*Supplied records*.

>>

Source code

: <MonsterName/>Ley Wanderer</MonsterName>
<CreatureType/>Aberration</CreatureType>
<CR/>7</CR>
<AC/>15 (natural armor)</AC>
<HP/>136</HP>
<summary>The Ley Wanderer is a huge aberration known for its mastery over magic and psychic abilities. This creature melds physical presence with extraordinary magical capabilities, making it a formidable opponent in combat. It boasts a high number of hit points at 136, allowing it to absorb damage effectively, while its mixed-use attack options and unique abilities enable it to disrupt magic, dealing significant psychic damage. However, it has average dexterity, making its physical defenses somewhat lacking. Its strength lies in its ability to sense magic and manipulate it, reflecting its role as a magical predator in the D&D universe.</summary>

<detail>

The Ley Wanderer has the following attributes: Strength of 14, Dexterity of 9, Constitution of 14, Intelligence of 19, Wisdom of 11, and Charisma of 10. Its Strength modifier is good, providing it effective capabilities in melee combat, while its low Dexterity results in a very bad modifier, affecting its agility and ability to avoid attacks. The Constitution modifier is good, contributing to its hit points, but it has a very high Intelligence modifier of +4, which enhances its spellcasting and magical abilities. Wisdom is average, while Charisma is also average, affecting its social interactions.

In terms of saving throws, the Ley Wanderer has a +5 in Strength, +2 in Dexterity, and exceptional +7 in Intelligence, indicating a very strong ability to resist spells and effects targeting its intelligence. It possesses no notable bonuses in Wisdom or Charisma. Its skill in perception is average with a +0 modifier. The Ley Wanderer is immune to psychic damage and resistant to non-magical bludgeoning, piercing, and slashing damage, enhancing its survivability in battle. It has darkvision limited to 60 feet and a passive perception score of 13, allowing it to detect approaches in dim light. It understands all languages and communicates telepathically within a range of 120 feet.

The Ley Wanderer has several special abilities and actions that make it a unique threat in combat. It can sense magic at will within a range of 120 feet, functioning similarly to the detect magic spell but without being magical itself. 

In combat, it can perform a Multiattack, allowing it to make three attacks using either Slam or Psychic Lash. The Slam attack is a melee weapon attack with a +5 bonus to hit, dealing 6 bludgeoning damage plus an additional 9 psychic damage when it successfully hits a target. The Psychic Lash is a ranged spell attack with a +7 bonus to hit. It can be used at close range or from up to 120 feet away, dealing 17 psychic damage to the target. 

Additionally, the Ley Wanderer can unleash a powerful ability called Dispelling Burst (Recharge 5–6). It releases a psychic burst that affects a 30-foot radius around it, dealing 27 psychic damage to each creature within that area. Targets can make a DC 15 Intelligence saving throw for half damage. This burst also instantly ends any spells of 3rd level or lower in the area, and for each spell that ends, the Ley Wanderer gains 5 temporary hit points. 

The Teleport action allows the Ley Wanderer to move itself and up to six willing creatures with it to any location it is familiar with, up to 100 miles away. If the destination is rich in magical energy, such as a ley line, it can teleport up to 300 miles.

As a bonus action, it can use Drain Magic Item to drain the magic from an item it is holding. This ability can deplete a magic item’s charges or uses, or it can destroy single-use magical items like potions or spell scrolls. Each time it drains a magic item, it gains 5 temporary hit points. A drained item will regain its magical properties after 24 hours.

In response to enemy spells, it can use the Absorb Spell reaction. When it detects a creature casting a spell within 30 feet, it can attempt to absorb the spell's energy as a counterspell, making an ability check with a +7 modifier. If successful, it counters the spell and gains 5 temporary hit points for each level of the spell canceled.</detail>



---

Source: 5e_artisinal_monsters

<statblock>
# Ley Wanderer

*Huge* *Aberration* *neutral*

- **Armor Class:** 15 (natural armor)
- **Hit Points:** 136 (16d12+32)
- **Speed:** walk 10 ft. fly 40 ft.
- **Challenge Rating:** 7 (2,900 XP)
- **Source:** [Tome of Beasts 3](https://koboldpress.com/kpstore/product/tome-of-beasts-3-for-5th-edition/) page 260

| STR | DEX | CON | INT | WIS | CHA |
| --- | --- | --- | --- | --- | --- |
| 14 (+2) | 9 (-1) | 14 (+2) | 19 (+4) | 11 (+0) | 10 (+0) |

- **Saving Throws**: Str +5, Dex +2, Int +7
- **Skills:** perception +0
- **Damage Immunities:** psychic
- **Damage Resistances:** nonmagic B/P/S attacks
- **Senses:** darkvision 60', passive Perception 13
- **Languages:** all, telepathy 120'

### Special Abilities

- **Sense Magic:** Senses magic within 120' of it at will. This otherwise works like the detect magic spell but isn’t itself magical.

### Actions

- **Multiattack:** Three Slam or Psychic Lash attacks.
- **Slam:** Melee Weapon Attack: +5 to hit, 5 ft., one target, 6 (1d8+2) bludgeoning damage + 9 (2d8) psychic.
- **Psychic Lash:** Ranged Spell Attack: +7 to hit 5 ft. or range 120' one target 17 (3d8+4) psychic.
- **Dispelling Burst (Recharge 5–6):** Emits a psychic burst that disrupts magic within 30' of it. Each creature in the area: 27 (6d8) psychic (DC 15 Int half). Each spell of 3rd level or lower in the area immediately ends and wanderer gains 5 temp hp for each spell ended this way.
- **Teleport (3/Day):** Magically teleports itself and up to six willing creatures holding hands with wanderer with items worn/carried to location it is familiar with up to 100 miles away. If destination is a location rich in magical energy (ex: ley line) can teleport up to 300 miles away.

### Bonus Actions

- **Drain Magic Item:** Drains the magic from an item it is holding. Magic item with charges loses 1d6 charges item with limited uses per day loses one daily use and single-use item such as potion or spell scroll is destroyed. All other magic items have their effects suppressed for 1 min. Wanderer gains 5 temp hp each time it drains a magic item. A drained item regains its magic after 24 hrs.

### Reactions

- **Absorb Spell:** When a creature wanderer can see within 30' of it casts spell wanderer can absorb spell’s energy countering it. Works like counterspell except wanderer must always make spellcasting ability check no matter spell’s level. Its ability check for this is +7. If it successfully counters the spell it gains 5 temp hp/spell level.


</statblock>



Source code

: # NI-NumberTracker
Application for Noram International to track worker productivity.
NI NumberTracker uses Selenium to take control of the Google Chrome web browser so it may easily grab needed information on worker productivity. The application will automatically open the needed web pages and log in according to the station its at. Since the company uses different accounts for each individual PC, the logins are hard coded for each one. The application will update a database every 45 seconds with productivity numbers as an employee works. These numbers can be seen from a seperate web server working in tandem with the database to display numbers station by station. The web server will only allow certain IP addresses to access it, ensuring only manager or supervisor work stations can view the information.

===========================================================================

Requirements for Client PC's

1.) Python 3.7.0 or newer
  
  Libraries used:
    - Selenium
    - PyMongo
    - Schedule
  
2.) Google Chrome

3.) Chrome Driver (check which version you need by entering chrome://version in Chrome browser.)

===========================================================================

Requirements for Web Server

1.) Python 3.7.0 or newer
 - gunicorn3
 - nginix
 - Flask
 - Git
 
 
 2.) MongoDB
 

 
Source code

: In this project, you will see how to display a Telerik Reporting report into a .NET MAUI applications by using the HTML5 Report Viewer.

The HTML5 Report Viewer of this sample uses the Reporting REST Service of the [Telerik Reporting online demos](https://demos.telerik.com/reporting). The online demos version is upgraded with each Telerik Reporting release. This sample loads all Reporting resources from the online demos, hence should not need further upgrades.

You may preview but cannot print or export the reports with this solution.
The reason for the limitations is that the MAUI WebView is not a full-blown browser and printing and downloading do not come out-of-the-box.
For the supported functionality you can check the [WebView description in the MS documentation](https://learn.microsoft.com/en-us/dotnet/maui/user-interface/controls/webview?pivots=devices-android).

<<

*Exercise aim*.
Your task is to copy every line of the entries that contains the string "Telerik".

*Solution*.
: In this project, you will see how to display a Telerik Reporting report into a .NET MAUI applications by using the HTML5 Report Viewer.
The HTML5 Report Viewer of this sample uses the Reporting REST Service of the [Telerik Reporting online demos](https://demos.telerik.com/reporting). The online demos version is upgraded with each Telerik Reporting release. This sample loads all Reporting resources from the online demos, hence should not need further upgrades.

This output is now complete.